The next day, back at the motel, karaoke and other farewell activities are planned, but Helen ducks out after overhearing Jake has someone at home. Driving to Gigi's, she can only think of him. Finally reading the Pablo Neruda poem he had given her, she realises he has feelings for her. Gigi believes the trip has changed her and she might be in love.

When Duncan comes over, Helen apologizes and vows to be a better sister. He insists she go out with him and Gigi to celebrate a birthday. Jake shows up and they finally kiss, after he confesses he has loved her for years. The movie ends with a montage of Beckett repeatedly addressing many new groups of hikers, his great happiness.

==Production==
The film is directed by Vicky Wight from the 2015 Katherine Center novel, with the project announced in October 2021. Wight has a co-writing credit with Center on the project and previously directed an adaptation of another Center novel, The Lost Husband (2020). Center has an executive producer credit on the film, along with Jeff Sackman and Larry Greenberg while Wight also produces, with Geoff Linville and Berry Meyerowitz.

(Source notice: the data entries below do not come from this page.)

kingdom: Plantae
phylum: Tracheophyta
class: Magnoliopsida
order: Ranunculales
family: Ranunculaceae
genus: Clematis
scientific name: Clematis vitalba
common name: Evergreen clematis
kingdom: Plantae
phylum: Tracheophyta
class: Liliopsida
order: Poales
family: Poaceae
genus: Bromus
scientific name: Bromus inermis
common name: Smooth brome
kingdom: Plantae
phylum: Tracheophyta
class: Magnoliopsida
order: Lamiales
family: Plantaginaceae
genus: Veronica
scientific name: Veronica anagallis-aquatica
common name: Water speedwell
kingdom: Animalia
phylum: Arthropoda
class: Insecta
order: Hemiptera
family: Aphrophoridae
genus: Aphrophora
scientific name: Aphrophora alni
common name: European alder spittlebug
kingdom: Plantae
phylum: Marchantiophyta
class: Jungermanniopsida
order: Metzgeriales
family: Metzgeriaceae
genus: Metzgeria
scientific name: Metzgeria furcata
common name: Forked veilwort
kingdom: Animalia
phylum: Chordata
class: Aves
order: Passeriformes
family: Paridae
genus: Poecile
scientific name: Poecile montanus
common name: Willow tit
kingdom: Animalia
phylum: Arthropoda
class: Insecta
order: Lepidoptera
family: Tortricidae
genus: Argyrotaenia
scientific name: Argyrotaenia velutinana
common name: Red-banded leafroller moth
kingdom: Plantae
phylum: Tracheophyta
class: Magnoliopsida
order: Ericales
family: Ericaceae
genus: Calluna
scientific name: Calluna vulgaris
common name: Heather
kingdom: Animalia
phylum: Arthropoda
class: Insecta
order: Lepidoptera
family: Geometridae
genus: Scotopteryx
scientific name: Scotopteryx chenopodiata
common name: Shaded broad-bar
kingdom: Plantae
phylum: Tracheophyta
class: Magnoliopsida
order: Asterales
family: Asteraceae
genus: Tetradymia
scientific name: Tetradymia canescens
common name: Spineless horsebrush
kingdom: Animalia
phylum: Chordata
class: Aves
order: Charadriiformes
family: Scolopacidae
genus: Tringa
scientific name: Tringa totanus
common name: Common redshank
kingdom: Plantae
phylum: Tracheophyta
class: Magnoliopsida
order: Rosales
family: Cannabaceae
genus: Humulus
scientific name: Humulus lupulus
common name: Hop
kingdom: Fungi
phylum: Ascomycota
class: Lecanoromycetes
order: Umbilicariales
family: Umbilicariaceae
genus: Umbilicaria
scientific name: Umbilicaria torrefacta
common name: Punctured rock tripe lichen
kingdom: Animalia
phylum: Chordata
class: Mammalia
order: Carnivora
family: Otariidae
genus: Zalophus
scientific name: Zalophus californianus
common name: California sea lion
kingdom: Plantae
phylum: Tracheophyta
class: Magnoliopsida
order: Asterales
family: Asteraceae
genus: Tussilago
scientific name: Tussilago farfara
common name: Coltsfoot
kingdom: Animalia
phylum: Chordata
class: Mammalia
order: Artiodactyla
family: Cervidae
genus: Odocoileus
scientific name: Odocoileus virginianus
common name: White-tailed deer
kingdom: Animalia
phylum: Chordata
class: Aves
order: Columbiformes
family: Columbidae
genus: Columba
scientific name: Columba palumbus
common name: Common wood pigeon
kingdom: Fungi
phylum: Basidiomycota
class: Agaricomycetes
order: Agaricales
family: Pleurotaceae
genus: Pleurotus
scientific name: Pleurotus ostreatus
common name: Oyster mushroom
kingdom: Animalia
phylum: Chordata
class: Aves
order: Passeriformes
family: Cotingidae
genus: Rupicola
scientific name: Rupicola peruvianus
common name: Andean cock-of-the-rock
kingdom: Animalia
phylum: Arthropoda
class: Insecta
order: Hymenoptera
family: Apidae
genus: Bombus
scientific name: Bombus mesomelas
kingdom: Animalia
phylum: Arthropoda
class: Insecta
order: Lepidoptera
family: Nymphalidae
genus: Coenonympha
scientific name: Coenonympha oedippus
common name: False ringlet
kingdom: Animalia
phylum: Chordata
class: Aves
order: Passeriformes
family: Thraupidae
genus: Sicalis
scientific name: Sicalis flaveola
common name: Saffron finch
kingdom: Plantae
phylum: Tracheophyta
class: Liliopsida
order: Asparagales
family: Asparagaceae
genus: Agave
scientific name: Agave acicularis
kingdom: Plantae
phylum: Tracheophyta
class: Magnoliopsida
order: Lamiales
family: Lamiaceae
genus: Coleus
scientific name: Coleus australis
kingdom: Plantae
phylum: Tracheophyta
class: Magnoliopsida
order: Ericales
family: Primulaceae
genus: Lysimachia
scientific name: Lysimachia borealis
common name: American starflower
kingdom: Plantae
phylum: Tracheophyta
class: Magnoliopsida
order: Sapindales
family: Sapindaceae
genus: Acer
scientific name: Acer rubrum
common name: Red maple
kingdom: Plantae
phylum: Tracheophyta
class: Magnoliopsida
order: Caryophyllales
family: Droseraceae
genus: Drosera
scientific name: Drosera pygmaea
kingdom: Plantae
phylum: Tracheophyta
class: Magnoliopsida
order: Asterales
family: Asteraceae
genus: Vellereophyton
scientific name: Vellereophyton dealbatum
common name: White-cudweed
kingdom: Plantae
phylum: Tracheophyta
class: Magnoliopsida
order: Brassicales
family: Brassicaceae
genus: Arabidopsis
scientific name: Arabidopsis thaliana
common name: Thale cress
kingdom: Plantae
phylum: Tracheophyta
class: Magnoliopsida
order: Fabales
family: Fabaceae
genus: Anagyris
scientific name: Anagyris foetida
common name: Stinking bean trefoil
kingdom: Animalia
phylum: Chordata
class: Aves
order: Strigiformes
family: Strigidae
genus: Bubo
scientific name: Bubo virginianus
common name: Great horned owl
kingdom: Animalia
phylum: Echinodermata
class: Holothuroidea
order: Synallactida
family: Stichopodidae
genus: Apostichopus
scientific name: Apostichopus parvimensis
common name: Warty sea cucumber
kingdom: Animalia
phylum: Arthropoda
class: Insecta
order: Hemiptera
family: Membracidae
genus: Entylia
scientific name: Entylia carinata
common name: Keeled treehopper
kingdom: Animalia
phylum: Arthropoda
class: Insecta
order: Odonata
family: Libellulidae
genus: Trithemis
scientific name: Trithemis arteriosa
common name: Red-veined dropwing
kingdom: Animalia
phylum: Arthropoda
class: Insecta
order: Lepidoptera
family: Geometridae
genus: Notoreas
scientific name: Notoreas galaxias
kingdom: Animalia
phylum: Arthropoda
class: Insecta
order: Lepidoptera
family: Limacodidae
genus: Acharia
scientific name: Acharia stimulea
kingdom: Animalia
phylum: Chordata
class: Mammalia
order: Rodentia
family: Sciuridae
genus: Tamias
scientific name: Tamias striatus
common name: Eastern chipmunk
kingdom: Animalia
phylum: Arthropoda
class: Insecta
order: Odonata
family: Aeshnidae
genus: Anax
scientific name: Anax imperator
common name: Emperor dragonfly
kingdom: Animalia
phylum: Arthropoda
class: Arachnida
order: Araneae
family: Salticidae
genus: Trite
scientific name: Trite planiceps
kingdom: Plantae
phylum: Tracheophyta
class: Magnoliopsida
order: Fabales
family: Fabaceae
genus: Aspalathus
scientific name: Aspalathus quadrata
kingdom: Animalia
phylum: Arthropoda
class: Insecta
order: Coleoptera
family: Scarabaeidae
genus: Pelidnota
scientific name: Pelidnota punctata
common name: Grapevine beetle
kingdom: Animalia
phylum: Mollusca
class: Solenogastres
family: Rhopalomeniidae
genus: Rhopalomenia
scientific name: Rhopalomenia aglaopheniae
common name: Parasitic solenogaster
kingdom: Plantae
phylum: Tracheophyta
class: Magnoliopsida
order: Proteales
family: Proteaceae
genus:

Kemper said she was drawn to the role due to the nuance in the character of Helen. She told Entertainment Weekly, “Helen is a grump. It felt like that would be fun to play because it is so different from the optimistic, funny, bright-eyed women that I've played in the past."

== Release ==
Happiness for Beginners premiered on Netflix July 27, 2023.

== Reception ==
 Metacritic, which uses a weighted average, assigned the film a score of 48 out of 100, based on 11 critics, indicating "mixed or average" reviews.